Be sure to read the instructions on the assignments section of the
class web page.

\paragraph{\boldmath Move-To-Front Variations.}

The Move-To-Front heuristic moves the accessed item $x$ all the way
to the front of the list. In this question we examine the behavior
of Move To Front when the accessed item is moved forward but not all
the way to the front.

Prove that if we move the accessed item $x$ forward by a fixed number
of locations $k$, then the competitive ratio is not $O(1)$.
What is the worst-case competitive ratio?

In contrast, prove that if we move $x$ some fixed fraction of the
distance to the front (i.e., if $x$ is at index $i$ in the list and
our fixed fraction is $0 < r < 1$, we move $x$ exactly $\lceil
r\cdot i\rceil$ locations forward), then the performance of that
heuristic is within a constant factor of the optimal.  What
factor do you obtain?


\paragraph{\boldmath Splay Trees Bounds.}

Recall the \emph{working-set bound}: if $t_{i}(y)$ is the number
of distinct elements (including $y$) accessed since the last time
$y$ was accessed before time~$i$, then the amortized cost to access
$x_i$ is $O(1+\lg{t_i(x_i)})$.
%
This bound says that, if accesses concentrate on a smaller set of
elements (the working set), then the cost is logarithmic in this set,
not in~$n$.  Equivalently, the bound says that if you access
something you accessed recently, the access is cheap.

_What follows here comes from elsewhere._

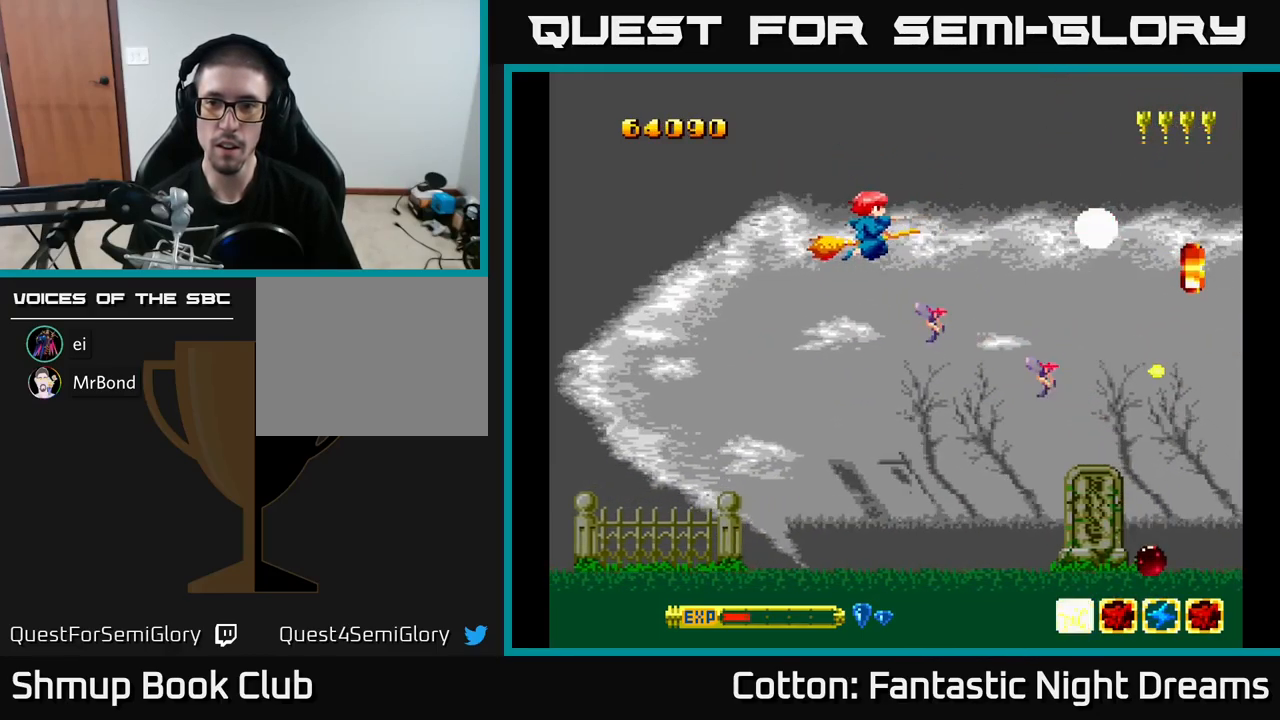
{"buttons": ["DPAD_DOWN", "DPAD_RIGHT"], "right_stick": "center", "events": [[183, "DPAD_UP", "down"], [217, "DPAD_LEFT", "up"], [217, "DPAD_UP", "up"], [300, "DPAD_RIGHT", "down"], [317, "DPAD_DOWN", "down"]]}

Also recall the \emph{entropy bound}: if element $x$ occurs $f_x$
times in a sequence of $m$ accesses, then the amortized cost to access
an element is $O({1 \over m} \sum_x f_x \lg (m/f_x))$.
For binary search trees, the entropy bound is equivalent to
static optimality, up to constant factors.

Prove that the working-set bound implies the entropy bound.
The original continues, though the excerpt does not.